## Subject:
In addition to the SST (sst.mnmean.nc), I uploded on my GiHub these datasets to complete the description of the El-Nino phenomenon. 
 - precip.mon.mean.nc
 - msl_era5.nc
 - lwdn.nc
 - ewss_era5.nc
 - sla_aviso.nc
 
Using basic xarray commands as seen in TD1, could you describe which variables are in these NetCDF files? 
What is the spatial and temporal domain and resolution? 
What is the origin of the data? Are they based on "observations" or models? Why do I use quotes in "observations"?

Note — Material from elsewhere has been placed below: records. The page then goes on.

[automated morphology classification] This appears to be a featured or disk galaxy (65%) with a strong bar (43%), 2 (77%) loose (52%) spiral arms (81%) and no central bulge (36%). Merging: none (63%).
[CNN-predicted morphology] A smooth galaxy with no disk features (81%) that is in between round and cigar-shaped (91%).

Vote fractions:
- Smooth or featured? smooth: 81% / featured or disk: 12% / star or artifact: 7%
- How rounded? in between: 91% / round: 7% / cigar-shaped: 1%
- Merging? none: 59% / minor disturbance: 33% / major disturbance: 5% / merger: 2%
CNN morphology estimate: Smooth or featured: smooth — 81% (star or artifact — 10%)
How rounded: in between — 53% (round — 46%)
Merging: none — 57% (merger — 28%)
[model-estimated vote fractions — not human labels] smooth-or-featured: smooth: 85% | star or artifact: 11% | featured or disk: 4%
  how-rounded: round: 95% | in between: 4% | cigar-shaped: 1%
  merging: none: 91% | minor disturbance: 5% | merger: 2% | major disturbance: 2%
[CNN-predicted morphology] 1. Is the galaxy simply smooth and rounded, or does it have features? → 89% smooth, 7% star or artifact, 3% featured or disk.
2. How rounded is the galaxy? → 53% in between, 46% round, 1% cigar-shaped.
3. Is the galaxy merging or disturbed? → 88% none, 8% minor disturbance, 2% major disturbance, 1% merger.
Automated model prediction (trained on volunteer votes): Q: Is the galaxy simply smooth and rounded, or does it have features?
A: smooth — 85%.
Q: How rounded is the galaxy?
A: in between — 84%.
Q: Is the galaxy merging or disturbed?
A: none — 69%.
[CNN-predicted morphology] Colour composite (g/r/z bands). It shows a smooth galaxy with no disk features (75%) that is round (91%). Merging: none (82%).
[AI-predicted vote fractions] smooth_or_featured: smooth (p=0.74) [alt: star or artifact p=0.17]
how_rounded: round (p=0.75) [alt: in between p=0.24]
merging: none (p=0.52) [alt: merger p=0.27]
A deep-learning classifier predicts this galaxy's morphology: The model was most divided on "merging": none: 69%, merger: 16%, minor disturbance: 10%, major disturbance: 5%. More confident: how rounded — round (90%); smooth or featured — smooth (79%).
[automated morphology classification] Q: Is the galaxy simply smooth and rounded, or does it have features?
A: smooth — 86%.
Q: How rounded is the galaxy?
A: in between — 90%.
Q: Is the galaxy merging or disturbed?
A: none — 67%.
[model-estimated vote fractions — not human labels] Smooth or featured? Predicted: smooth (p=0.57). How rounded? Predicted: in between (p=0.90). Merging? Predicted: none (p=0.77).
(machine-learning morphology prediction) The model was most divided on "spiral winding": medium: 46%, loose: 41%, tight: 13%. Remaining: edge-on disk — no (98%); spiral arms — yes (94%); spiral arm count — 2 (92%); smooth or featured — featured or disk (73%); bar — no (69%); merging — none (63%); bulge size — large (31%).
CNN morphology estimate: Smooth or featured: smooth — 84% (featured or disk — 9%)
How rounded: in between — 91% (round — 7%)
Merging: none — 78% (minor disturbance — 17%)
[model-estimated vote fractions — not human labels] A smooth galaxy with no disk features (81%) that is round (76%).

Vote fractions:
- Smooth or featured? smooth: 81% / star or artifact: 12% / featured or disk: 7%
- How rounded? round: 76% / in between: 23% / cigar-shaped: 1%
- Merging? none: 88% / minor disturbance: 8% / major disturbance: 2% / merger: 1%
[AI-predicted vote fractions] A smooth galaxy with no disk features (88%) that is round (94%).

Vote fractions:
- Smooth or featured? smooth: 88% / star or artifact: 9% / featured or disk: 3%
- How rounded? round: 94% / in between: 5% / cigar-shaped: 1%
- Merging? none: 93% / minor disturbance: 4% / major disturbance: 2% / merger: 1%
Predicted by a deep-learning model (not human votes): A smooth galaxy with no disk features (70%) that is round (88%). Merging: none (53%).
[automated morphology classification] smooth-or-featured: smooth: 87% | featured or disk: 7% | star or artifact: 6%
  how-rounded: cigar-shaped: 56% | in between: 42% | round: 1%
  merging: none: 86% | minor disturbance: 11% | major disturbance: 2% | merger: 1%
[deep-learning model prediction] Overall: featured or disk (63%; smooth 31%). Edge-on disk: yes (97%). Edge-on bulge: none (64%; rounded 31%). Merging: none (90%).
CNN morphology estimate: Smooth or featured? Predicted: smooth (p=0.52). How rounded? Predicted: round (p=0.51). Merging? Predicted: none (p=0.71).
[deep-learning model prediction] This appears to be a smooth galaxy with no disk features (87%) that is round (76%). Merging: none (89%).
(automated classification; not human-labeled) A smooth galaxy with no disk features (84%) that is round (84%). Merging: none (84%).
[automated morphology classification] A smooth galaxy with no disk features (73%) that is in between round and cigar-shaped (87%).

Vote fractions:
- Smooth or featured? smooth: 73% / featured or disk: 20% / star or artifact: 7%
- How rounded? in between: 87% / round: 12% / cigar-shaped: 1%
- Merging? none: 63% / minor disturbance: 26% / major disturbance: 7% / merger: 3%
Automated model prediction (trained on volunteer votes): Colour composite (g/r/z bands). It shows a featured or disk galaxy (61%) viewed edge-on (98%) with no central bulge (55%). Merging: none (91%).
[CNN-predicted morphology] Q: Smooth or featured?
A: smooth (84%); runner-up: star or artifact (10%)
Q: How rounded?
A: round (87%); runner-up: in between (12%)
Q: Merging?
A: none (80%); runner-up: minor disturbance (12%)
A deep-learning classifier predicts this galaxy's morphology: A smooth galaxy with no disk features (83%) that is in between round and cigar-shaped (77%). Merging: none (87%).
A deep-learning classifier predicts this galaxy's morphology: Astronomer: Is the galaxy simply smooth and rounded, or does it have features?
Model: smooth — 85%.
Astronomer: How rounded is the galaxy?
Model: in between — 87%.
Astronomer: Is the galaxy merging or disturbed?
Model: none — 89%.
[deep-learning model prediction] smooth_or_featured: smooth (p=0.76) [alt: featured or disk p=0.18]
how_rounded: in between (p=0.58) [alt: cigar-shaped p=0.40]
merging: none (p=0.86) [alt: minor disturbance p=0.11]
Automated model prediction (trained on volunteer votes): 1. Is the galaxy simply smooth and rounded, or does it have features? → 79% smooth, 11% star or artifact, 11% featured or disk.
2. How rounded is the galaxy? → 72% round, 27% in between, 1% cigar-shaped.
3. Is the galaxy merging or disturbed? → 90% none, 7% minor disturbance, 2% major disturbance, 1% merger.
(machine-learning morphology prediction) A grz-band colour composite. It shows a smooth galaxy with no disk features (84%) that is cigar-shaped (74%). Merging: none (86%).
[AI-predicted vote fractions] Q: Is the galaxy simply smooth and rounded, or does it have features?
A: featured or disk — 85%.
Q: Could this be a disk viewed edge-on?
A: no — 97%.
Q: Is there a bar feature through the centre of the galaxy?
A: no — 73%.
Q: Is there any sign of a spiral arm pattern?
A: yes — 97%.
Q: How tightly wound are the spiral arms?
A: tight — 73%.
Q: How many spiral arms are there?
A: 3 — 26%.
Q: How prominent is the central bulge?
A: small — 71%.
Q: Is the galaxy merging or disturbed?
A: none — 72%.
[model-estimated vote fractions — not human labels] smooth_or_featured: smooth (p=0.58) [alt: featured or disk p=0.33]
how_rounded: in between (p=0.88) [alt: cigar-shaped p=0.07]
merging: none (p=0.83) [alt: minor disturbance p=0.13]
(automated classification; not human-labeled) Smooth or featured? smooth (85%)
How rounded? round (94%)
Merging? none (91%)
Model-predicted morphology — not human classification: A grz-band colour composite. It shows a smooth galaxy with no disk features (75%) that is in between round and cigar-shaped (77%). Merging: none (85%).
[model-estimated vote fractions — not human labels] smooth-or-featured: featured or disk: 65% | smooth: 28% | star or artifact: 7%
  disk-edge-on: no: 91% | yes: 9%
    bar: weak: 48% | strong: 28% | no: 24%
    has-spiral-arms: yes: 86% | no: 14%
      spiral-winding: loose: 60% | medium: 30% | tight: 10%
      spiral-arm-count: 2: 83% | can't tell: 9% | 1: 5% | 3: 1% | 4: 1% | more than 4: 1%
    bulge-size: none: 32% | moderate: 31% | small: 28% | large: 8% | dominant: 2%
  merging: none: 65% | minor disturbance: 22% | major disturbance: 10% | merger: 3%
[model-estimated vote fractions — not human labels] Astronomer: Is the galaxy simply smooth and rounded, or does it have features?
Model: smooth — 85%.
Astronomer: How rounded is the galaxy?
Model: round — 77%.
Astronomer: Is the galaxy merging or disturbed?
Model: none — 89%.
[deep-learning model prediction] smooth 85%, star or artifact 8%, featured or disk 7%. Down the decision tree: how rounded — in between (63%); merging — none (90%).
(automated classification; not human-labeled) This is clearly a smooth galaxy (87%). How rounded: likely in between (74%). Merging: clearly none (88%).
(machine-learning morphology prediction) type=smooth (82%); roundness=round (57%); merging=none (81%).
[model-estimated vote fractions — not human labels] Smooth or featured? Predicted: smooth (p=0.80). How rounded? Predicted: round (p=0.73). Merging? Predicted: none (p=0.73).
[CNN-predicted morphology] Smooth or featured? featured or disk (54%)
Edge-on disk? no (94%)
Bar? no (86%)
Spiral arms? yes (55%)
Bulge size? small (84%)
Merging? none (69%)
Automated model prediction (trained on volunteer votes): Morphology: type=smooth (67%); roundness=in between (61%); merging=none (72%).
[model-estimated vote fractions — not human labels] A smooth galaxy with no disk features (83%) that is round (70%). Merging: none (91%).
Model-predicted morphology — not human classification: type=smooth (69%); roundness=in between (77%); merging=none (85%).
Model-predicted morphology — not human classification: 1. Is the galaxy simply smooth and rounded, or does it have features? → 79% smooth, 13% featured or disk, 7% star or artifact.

Why did I choose these variables to illustrate El-Nino? Before doing any analyse/plot, which patterns do you expect to see in the interannual variability of these variables in the tropical Pacific? And why?

Choose 1 atmospheric and 1 oceanic dataset among the 5th datasets.

Following what was done in TD2, compute the regression and the correlation maps of these data on Nino 3.4 **SST** index.
Explain the units of the maps and how to read them. What is the conceptual difference between these 2 maps?
Give a physical interpretation of the results.

Following what was done in TD3, compute the EOFS of 1 atmospheric and 1 oceanic dataset (change dataset if possible). Plot the % of explained variance by the first 10 EOFS. Comment this plot. 

For one of the dataset, compute the variance of each PCs. Compute covariance between the 2 PCs. Compute correlation between the 2 EOFs (see bellow for details). Which results should/do you get? 

Plot the first 2 EOFS, and their PCs. Next, compute the correlation of each of the first 2 PCs with Nino3.4 **SST** index. Comment the results for the first EOF/PC. If you choose u10_era5.nc or slp.mnmean.nc as atmospheric data, you may exclude values outside of 25°S-25°N to exclude high-latitude signal and facilitate the analyse.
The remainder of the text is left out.